[[ Records supplied open ]]

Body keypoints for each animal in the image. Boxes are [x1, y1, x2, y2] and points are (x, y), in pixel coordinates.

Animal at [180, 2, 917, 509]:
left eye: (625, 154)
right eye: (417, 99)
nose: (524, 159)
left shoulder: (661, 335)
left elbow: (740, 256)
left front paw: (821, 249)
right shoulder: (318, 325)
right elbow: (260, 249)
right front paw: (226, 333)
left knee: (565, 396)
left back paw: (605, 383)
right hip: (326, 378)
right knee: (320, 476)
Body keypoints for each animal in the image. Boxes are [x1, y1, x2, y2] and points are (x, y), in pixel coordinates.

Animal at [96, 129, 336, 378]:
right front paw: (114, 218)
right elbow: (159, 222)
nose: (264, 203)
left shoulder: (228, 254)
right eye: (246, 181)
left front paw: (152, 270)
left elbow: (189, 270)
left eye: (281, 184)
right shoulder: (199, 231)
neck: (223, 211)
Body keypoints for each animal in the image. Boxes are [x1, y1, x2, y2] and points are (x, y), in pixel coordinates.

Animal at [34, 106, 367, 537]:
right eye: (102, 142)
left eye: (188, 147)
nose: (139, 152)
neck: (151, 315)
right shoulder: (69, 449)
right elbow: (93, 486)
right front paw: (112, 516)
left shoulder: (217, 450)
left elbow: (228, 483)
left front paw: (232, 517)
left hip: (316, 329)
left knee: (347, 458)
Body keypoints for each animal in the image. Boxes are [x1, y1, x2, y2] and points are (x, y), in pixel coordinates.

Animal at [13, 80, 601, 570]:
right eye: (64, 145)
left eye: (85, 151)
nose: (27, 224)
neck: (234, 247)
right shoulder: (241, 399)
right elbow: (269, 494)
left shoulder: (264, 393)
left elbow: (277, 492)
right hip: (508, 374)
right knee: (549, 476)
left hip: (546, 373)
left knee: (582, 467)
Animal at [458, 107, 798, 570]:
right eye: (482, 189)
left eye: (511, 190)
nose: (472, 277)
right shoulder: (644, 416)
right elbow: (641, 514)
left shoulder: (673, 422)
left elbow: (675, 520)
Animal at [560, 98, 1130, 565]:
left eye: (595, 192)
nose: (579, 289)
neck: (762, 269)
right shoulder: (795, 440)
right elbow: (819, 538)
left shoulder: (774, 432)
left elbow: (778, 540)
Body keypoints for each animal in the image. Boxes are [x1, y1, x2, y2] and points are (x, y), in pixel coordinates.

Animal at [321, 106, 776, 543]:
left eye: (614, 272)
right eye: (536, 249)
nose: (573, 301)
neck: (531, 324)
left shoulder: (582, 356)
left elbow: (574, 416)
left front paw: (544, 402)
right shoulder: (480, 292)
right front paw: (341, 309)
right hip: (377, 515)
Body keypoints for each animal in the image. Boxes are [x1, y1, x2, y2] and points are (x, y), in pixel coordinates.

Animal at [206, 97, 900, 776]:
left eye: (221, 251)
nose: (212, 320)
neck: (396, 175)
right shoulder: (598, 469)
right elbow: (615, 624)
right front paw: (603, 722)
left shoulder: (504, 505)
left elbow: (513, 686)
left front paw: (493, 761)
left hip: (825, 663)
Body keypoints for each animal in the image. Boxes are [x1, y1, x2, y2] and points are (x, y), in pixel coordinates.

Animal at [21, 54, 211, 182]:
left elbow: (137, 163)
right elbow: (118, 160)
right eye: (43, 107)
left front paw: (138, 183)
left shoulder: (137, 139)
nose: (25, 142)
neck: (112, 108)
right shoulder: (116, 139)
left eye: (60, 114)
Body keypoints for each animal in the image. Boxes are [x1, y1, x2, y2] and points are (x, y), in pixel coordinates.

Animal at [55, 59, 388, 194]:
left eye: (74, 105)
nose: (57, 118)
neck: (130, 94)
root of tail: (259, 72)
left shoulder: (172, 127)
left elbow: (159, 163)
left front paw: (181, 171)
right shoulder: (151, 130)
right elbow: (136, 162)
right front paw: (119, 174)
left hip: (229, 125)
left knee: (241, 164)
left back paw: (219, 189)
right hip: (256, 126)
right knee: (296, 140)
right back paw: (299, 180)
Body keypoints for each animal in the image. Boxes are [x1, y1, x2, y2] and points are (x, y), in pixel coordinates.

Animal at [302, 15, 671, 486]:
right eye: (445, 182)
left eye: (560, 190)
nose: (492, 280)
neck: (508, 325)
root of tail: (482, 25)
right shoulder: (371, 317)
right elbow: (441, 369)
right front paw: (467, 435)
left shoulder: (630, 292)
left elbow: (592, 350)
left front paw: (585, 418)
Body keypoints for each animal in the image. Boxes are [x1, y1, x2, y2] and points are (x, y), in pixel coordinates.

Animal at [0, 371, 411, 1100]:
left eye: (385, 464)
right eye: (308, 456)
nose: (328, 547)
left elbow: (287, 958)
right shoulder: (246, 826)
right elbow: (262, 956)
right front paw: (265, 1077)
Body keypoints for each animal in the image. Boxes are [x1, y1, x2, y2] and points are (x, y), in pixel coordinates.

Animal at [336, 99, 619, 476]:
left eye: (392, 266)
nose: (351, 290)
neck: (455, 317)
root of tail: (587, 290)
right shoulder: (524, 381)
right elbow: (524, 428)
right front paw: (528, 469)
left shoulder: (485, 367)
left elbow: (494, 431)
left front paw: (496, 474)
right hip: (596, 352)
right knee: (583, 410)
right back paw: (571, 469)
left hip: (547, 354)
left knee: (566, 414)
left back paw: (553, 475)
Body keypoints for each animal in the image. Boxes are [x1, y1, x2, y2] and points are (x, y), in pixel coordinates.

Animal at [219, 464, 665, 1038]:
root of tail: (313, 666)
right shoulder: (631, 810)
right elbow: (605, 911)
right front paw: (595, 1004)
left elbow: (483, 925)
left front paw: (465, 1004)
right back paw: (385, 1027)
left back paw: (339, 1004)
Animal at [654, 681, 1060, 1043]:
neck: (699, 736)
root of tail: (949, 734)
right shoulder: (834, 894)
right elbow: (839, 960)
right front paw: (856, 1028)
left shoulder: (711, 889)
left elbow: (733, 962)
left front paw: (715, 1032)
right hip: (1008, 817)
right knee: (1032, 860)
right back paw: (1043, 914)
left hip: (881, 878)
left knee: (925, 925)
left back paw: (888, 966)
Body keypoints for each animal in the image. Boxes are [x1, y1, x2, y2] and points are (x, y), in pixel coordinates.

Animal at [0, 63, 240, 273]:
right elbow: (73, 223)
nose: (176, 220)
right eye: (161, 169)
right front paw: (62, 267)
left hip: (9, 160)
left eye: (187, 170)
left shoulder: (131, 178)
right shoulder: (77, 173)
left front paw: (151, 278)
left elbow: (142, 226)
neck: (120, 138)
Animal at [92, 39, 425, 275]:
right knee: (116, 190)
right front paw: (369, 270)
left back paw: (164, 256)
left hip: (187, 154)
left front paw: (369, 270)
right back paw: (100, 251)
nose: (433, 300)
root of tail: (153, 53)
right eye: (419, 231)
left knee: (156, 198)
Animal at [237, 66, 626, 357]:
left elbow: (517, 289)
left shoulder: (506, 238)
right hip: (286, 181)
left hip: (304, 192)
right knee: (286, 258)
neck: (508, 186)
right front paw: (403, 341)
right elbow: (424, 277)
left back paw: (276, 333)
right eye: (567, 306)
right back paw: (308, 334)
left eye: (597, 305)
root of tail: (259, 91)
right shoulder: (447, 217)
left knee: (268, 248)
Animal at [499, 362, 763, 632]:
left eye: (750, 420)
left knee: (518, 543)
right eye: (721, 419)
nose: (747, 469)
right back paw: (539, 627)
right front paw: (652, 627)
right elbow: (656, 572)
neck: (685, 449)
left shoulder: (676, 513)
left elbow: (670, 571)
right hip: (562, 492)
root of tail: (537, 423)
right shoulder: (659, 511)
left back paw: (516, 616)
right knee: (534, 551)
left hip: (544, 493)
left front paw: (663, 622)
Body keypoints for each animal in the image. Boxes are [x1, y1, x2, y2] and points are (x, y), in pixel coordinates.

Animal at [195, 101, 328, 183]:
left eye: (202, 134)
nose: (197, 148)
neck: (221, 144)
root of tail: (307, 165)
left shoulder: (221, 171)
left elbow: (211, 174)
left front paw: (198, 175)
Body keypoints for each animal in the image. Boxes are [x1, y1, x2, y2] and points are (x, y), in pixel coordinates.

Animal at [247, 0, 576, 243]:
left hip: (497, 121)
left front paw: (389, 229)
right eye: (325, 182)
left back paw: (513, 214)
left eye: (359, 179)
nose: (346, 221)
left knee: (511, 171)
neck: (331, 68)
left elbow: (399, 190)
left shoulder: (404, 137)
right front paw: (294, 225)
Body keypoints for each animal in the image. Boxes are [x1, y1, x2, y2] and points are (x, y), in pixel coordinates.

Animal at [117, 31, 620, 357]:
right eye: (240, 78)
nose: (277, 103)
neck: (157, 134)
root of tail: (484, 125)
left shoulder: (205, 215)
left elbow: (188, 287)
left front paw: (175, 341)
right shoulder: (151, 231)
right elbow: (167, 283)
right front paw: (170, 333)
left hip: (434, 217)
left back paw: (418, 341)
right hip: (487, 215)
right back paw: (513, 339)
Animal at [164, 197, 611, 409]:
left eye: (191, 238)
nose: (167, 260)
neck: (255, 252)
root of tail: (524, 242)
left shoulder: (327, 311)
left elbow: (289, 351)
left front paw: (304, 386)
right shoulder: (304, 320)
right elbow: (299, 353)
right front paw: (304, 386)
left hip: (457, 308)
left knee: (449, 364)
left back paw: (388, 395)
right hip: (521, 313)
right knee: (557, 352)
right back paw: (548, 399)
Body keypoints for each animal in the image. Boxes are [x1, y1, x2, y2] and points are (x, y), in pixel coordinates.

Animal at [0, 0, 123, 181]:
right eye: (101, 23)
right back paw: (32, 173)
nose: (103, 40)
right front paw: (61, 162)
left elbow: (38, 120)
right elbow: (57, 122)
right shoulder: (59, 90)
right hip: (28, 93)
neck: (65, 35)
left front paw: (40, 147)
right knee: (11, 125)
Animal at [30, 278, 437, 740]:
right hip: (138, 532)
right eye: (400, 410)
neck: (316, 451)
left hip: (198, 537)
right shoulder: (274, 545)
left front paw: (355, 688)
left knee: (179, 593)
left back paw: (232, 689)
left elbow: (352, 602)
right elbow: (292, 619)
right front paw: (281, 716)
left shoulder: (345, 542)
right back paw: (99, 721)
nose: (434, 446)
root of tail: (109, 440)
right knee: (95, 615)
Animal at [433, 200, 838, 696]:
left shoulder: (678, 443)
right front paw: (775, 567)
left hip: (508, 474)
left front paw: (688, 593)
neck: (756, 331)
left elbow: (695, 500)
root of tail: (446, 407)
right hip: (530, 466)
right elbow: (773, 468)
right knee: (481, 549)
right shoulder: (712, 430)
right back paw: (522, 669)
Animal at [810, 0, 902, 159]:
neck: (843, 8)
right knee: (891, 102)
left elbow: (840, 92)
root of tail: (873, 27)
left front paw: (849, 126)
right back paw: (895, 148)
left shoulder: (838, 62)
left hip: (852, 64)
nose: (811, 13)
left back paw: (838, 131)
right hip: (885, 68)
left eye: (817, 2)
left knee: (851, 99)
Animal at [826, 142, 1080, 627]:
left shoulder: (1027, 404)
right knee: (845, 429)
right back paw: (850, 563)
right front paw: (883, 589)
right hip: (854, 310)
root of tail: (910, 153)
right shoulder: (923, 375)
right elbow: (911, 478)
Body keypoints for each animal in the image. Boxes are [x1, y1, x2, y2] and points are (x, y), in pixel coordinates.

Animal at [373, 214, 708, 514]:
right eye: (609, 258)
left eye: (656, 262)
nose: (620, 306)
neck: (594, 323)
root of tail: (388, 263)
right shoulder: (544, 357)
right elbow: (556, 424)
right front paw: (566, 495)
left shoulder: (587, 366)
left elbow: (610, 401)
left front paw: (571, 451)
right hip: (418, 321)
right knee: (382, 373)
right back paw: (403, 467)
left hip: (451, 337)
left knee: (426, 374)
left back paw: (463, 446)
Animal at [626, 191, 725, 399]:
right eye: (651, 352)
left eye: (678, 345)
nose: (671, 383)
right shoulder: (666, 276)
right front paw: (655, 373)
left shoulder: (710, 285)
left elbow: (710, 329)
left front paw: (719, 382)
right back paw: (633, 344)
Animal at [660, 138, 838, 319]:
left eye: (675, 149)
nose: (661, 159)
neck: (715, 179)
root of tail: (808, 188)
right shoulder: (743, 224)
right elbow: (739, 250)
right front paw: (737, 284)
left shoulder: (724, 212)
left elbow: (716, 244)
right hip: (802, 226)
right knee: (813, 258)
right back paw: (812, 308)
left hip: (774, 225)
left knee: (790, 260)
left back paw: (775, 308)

[[ Records supplied closed ]]

### Aim of the task
Every line above from the line with "left eye: (656, 262)" to the line with "left eye: (678, 345)", inclusive, must be returned exactly; no other line belongs in the reply.

### Response to the task
left eye: (656, 262)
nose: (620, 306)
neck: (594, 323)
root of tail: (388, 263)
right shoulder: (544, 357)
right elbow: (556, 424)
right front paw: (566, 495)
left shoulder: (587, 366)
left elbow: (610, 401)
left front paw: (571, 451)
right hip: (418, 321)
right knee: (382, 373)
right back paw: (403, 467)
left hip: (451, 337)
left knee: (426, 374)
left back paw: (463, 446)
Animal at [626, 191, 725, 399]:
right eye: (651, 352)
left eye: (678, 345)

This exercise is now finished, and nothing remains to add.